Cruise control is best used on long flat stretches of dry road, and in light traffic conditions. Optimum fuel economy and reduced risk of tickets through maintaining a constant (and legal) speed can be secondary benefits, but it’s really a tool of convenience, intended to help relieve driver fatigue. Just make sure you don’t get too comfortable – your reaction time and control of your automobile could be affected by the use of cruise control.
“Certainly don’t drive fatigued, but especially don’t use cruise control if you’re feeling tired as you tend to get more relaxed. There are very few suburban highways on which you can use cruise control, there’s just too much congestion, and you need your reaction time,” says Ken Cousins, vice-president of road assist for BCAA.

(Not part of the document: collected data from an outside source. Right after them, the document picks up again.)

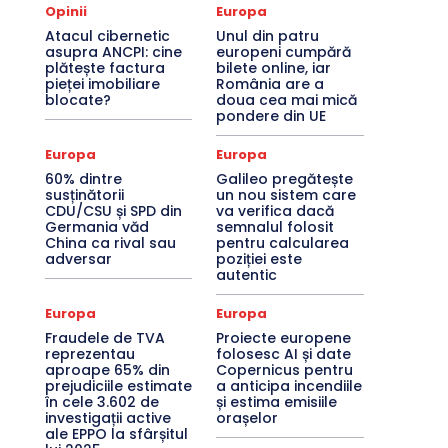
Opinii
Europa
Atacul cibernetic
Unul din patru
asupra ANCPI: cine
europeni cumpără
plătește factura
bilete online, iar
pieței imobiliare
România are a
blocate?
doua cea mai mică
pondere din UE
Europa
Europa
60% dintre
Galileo pregătește
susținătorii
un nou sistem care
CDU/CSU și SPD din
va verifica dacă
Germania văd
semnalul folosit
China ca rival sau
pentru calcularea
adversar
poziției este
autentic
Europa
Europa
Fraudele de TVA
Proiecte europene
reprezentau
folosesc AI și date
aproape 65% din
Copernicus pentru
prejudiciile estimate
a anticipa incendiile
în cele 3.602 de
și estima emisiile
investigații active
orașelor
ale EPPO la sfârșitul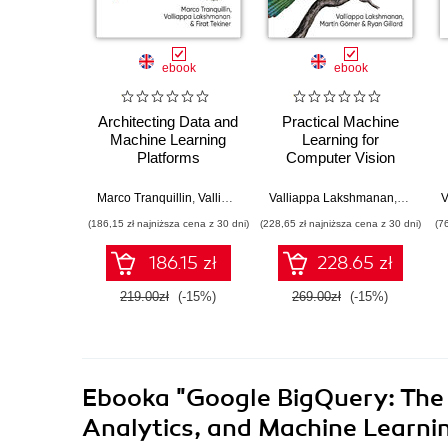
ebook
ebook
Architecting Data and
Practical Machine
Machine Learning
Learning for
Platforms
Computer Vision
Marco Tranquillin
,
Valliappa Lakshmanan
Valliappa Lakshmanan
,
Firat Tekiner
,
Martin G
V
(186,15 zł najniższa cena z 30 dni)
(228,65 zł najniższa cena z 30 dni)
(7
186.15 zł
228.65 zł
219.00zł
(-15%)
269.00zł
(-15%)
Ebooka
"Google BigQuery: The 
Analytics, and Machine Learni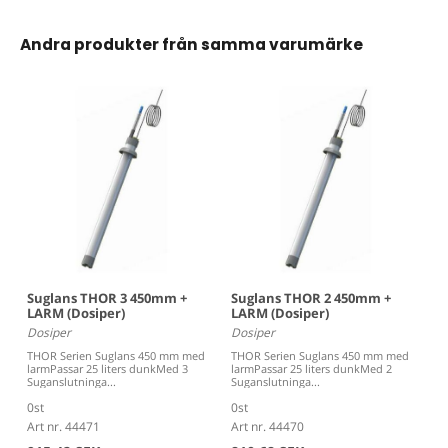
Andra produkter från samma varumärke
Suglans THOR 3 450mm +
Suglans THOR 2 450mm +
LARM (Dosiper)
LARM (Dosiper)
Dosiper
Dosiper
THOR Serien Suglans 450 mm med
THOR Serien Suglans 450 mm med
larmPassar 25 liters dunkMed 3
larmPassar 25 liters dunkMed 2
Suganslutninga...
Suganslutninga...
0st
0st
Art nr. 44471
Art nr. 44470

“Don’t use it on windy roads; before you have a chance to react it might be too late. Roads with higher speed limits are a concern as well. Once you get over 100 km/h you really should be in complete control of your car as you never really know what’s going to happen – you could get a flat tire or something unusual like that.”
You can also get into trouble when road conditions are less than favourable. If the roads are covered in snow, or it’s raining, it's important that you don’t use cruise control, as it may be trying to maintain a speed that is faster than what conditions will allow. The issue with rainy roads is you can hydroplane very quickly, and if you do that, you've lost control of your vehicle.
When approaching the top of a hill, you may also want to slow down, but the cruise control is going to hold you at the speed you’ve set it to. “When you reach the crest of a hill you really don’t know if there's an animal, curve or whatever at the top, and you need to be prepared to stop,” says Datzkiw.
A new and complex technology called adaptive cruise control can sense the proximity of other vehicles and automatically slow down to allow proper spacing; however, the majority of cruise control systems don’t have this level of sensitivity.
“It’s also important to understand that on a downgrade, 99 per cent of cruise control systems out there can’t slow a vehicle down. If you can coast faster than what it’s been set for, your speed will go past that. So if you’re set for 80 km/h and come over the crest of a hill, you could end up doing 100 km/h by the time you reach the bottom,” says Datzkiw.
The important thing to remember when using cruise control is to remain aware. While it was designed to help relieve driver fatigue, this doesn’t mean hanging a leg out the window, resting a foot on the dash, or simply moving your feet well away from the pedals.
“I haven’t heard of many accidents for which cruise control was responsible; it has many fail-safe devices. Usually it’s driver error, not the device, that’s to blame,” says Cousins. “One should not get too comfortable with cruise control on. It has a tendency to take over a bit and make you complacent. Be aware that it’s a convenience tool, not a toy.”
Next time you’re in a debate with your husband over cruise control , approach him with some legitimate concerns. Maybe he’ll continue using this system, but with increased awareness. If you succumb to this handy feature, make sure to read your owner’s manual first. Most cruise control systems are similar in operation, but there are subtle differences between models and manufacturers.